Items from a data source
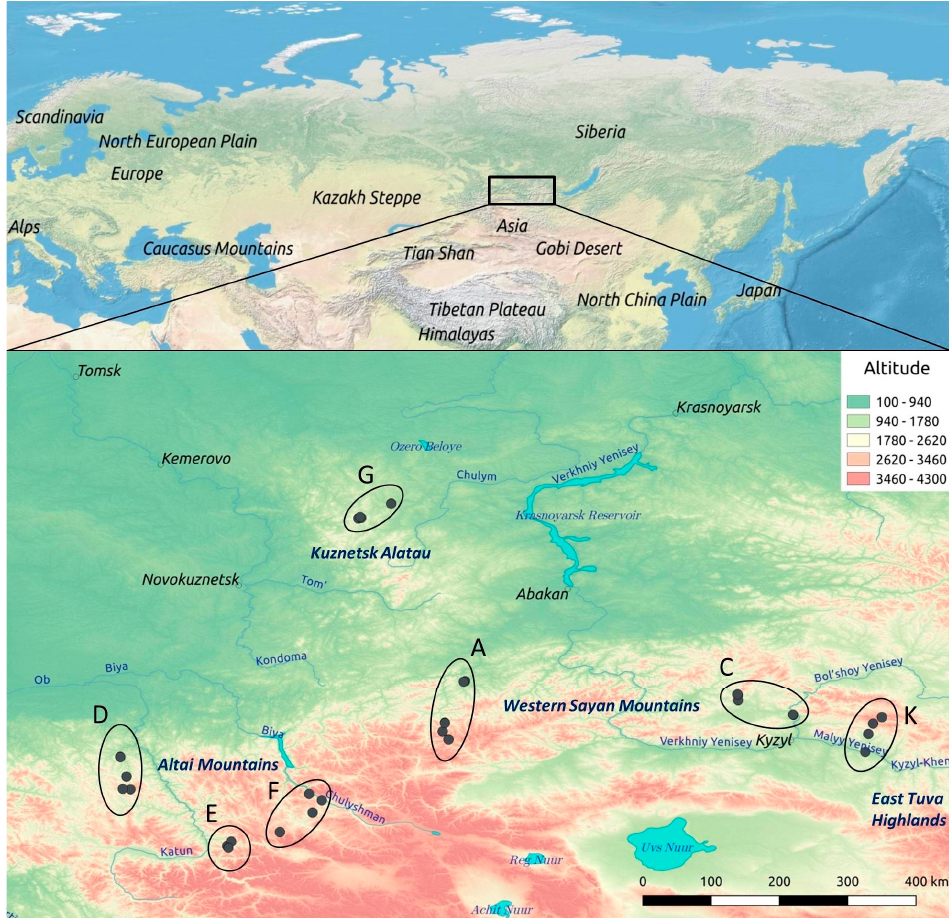
Figure 13. Locations of the studied samples in the Altai-Sayan region. A: Sayan Pass region, along the Abakan-Ak-Dovurak highway, south of the town of Abaza, the border of Khakassia and Tyva, the Dzhebash Ridge and the Western Sayan Mountain range; C: near the town of Turan, the border of Khakassia and Tyva, the Kurtushibinsky Ridge and the Western Sayan Mountain range; D: north of the Seminsky Pass, Chuisky Trakt, Shebalinsky District, the Republic of Altai, Seminsky Range and the Altai Mountains; E: Ongudaysky District, the Republic of Altai, Achik Pass, Bely Bom mountain, North Chuysky Ridge and the Altai Mountains; F: Ulagansky District, the Republic of Altai, western bank of the Chulyshman River, Ulagan Highlands and the Altai Mountains; G: near the village of Priiskovy, the Republic of Khakassia and Kuznetsk Alatau; K: western part of the Kaa-Khemsky District of Tyva, Academician Obruchev Ridge and the East Tuva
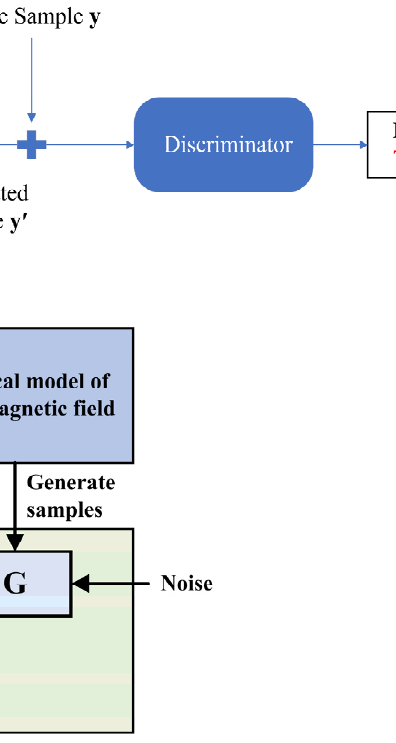
Figure 7. Basic structure of GAN in electromagnetic field.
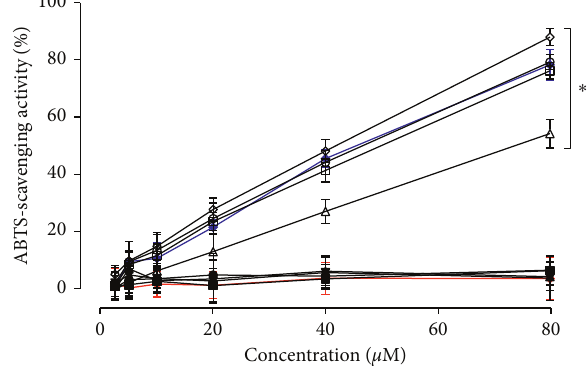
Figure 3: ABTS radical-scavenging activity of 4a ( ● ), 4b ( ■ ), 4c ( ▲ ), 4d ( ▼ ), 5a ( ◇ ), 5b ( ○ ), 5c ( □ ), 5d ( △ ), piperine ( ◆ ), and VC ( ◆ ). ∗ indicates a significant difference from the piperine group ( p < 0 . 05).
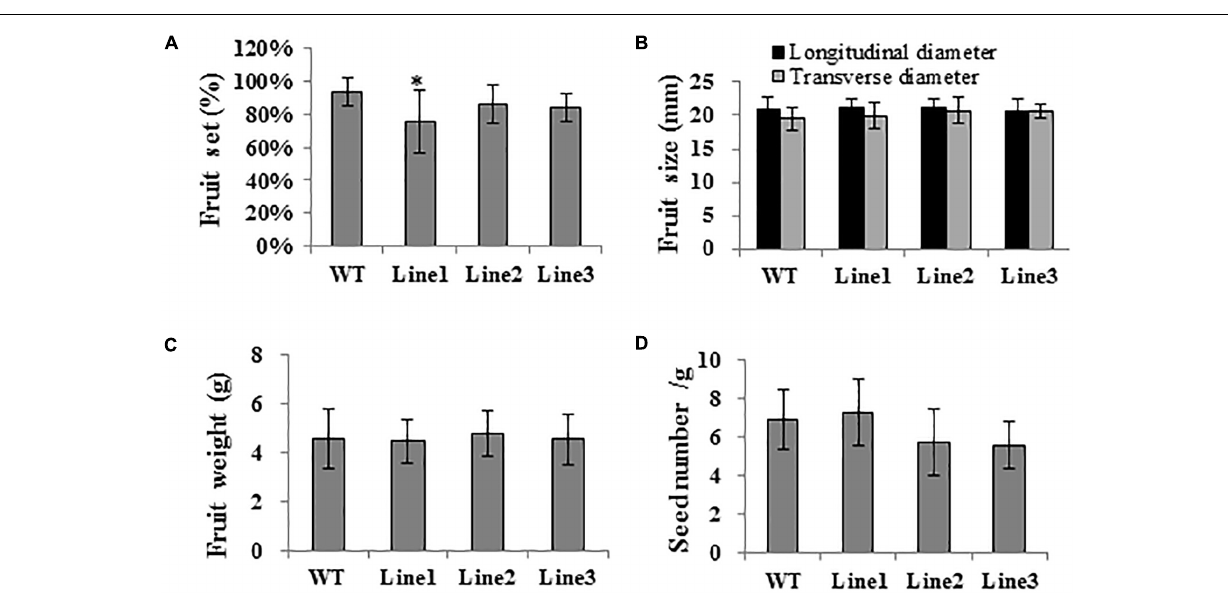
FIGURE 3 | (A-D) Phenotyping of SlTPL1-RNAi tomato plants. Characterization of fruit set, fruit size, fruit weight, and seed number in SlTPL1-RNAi plants. T -test was used for statistical analyses of comparison between the WT and each line, * P <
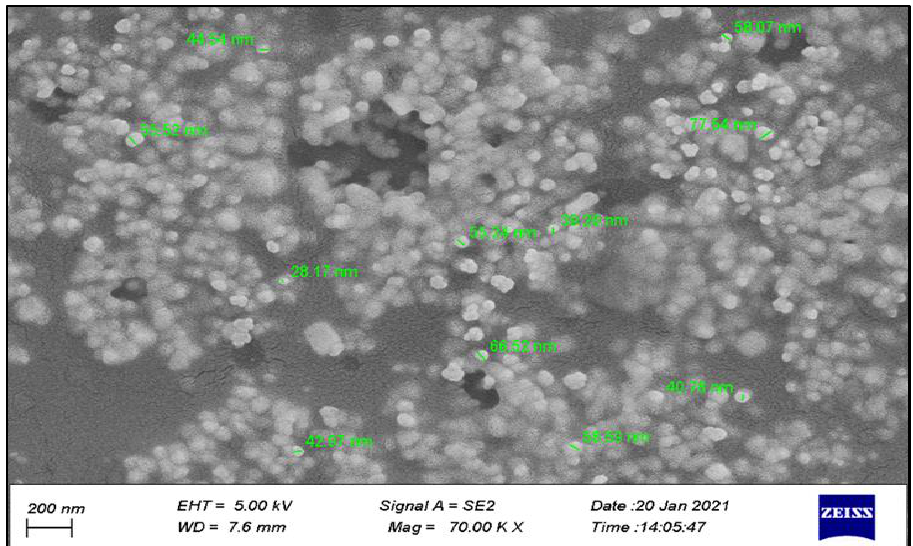
Figure 1: SEM images of ZnO/epoxy nanocomposite with 2 wt. % content of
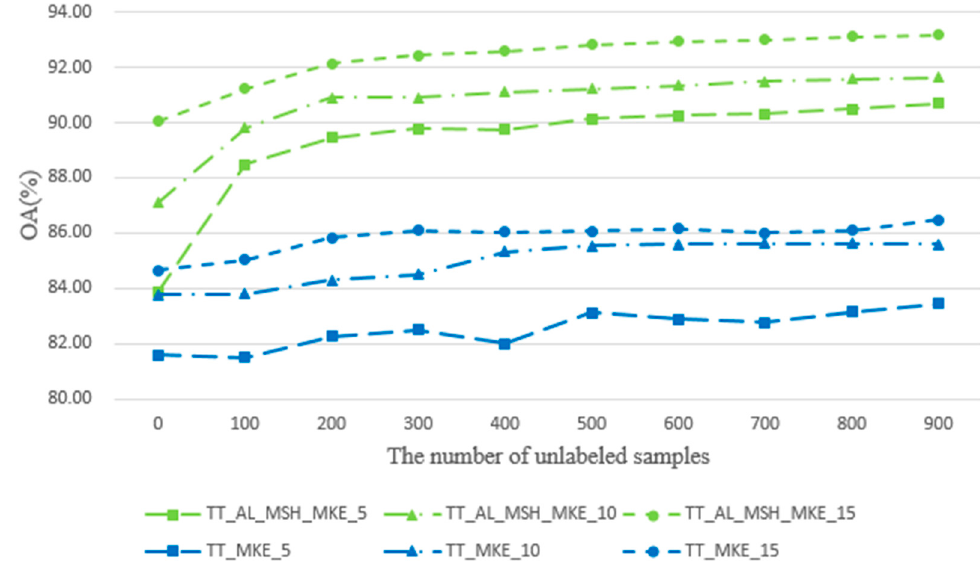
Figure 9. Overall classification accuracies obtained for the AVIRIS Salinas Valley dataset using two different techniques by using 5, 10 and 15 labeled samples per class (estimated labels of unlabeled samples were used in all the experiments).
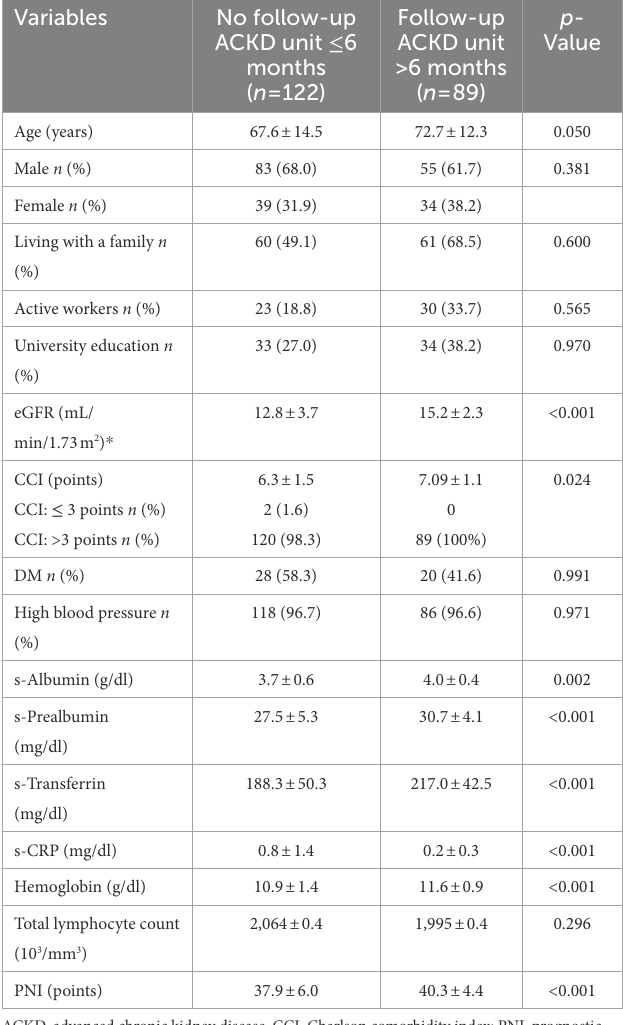
TABLE 2 Comparison of clinical and biochemical parameters of 211 participants in the study according to the time on follow-up in the ACKD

Problem to solve
Across the records, count each line that holds the string "used". Respond with the number only.

Solution
2